Large CIS-based billet exporters have increased their prices sharply on Thursday, April 29, as the tradable value for sales to China has increased after the announcement of the two percent import duty for non-ASEAN billet being cut to zero.
Most large steel mills from the CIS have started to ask $620/mt FOB Black Sea as with the freight of up to $60/mt this level corresponds to $680/mt on CFR basis to China. The latest tradable value for non-ASEAN billet in China has already reached $675/mt CFR, according to sources. “Who will sell lower if there is this price in China?” a representative of one of the CIS-based producers said.

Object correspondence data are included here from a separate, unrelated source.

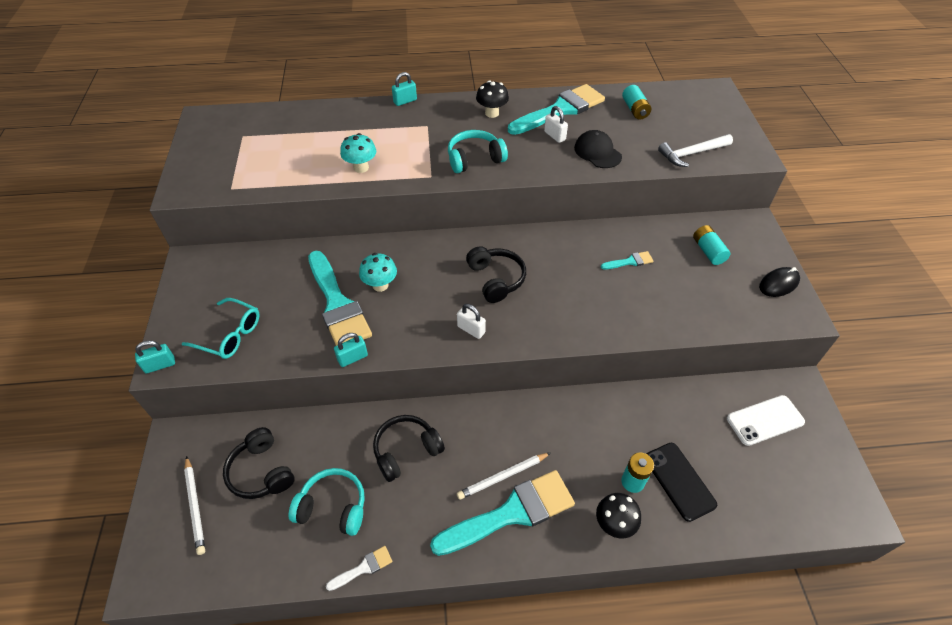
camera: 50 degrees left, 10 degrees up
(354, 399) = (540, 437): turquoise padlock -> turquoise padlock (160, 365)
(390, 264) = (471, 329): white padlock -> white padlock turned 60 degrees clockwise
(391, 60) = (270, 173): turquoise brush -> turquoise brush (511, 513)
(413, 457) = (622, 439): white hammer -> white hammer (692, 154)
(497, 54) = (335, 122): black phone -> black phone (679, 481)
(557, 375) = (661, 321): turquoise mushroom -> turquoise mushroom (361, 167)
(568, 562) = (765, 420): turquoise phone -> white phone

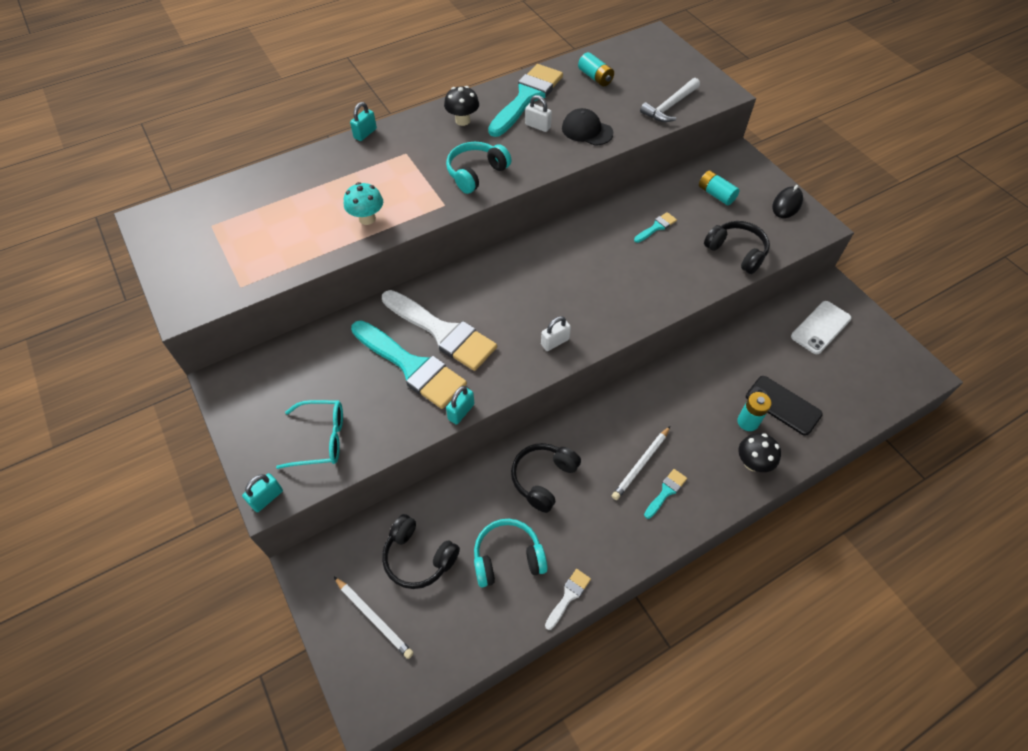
camera: 25 degrees left, 5 degrees up
(380, 285) = (442, 332): turquoise mushroom -> white brush
(471, 329) = (555, 342): white padlock -> white padlock turned 45 degrees counterclockwise
(496, 279) = (548, 286): black headphones -> black headphones (736, 252)
(511, 513) = (666, 492): turquoise brush -> turquoise brush, size x0.43

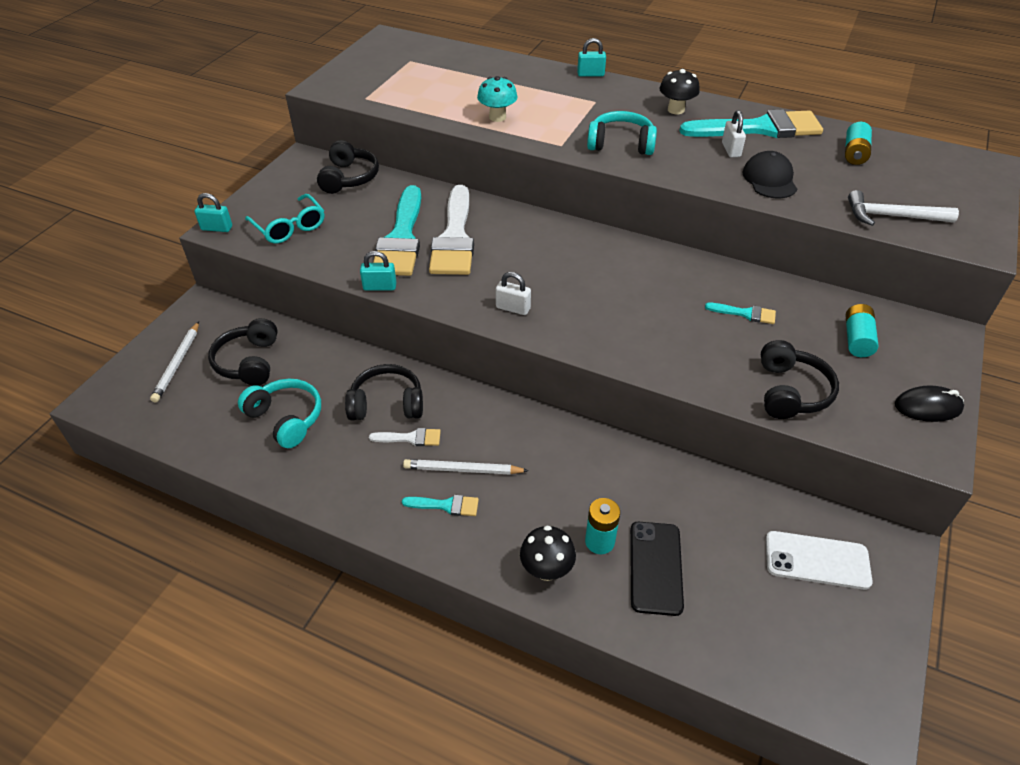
camera: 55 degrees right, 10 degrees down
(290, 361) = (349, 178): none -> black headphones
(568, 596) = (273, 480): white brush -> white brush (410, 438)

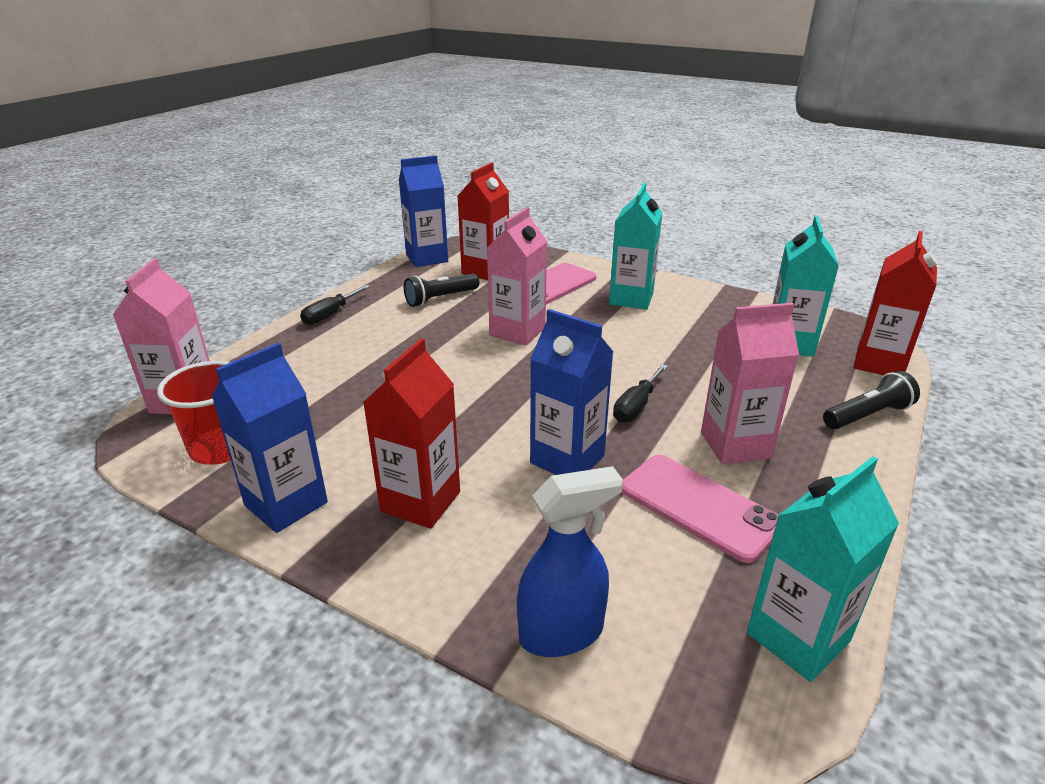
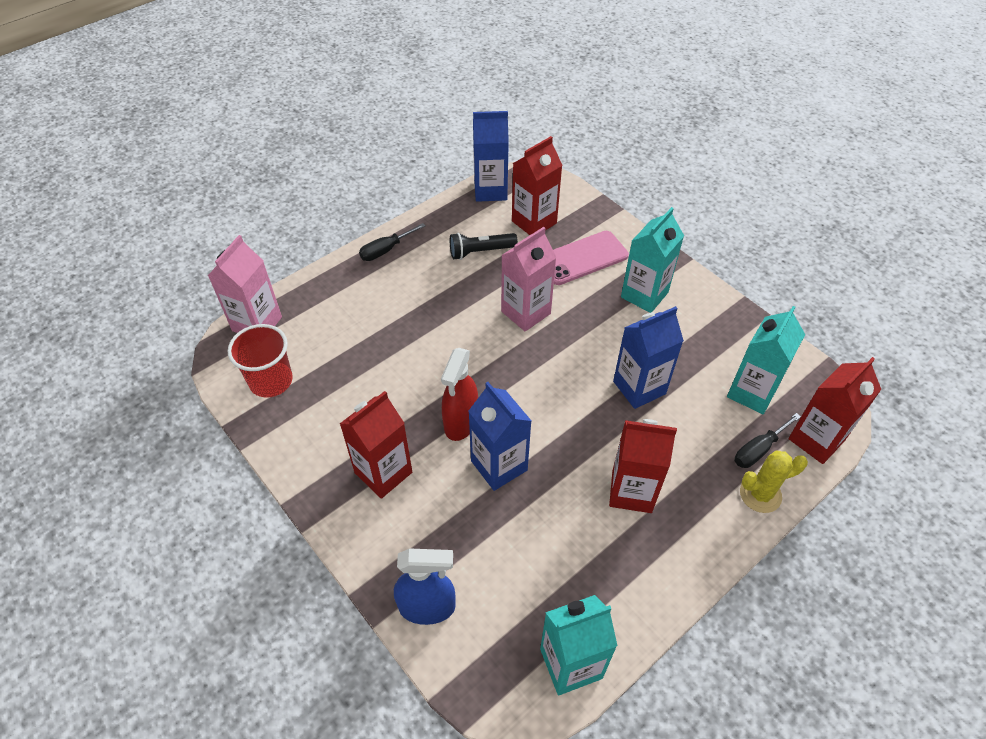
camera: 20 degrees right, 20 degrees up
(286, 504) = (298, 447): blue carton -> blue carton (639, 387)
(496, 432) = (461, 422): none -> red spray bottle
(636, 406) = (578, 427): black screwdriver -> black screwdriver (758, 450)
(699, 506) = (569, 539): pink phone -> none
(735, 445) = (631, 491): pink carton -> red carton
(867, 415) = (760, 494): black flashlight -> yellow cactus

Late last week, a contract for 60,000 mt of ex-Ukraine billet was done at $605/mt FOB, which is about $655-660/mt CFR China, taking into account the slightly lower freight due to the large volume.
Other outlets have been out of the range of interest of the CIS exporters as the bids in question are much lower. Some contracts are still possible to Latin America, but time is needed for buyers to evaluate the market. No deals have been reported to the Mediterranean.
Turkey’s import billet market remains a low-priced one for most large CIS-based suppliers and so it is mainly absent from their focus. By the end of the week, the key producers have withdrawn their offers to Turkey, shifting their attention to the Chinese market with $610-620/mt FOB. In the meantime, billet originating from the east of Ukraine has been on offer to Turkey at $600/mt CFR, versus $595/mt CFR in bids. Small Russian suppliers have been offering $610-615/mt CFR, up $10-15/mt over the past week. “I bet we will not see offers from the big boys in Turkey in the near future, at least reasonable offers. Only those who sell in small lots are bound to sell to Turkey,” a trader told SteelOrbis.
The SteelOrbis reference price for ex-CIS billet risen by $15/mt today, April 29, to $610-620/mt FOB.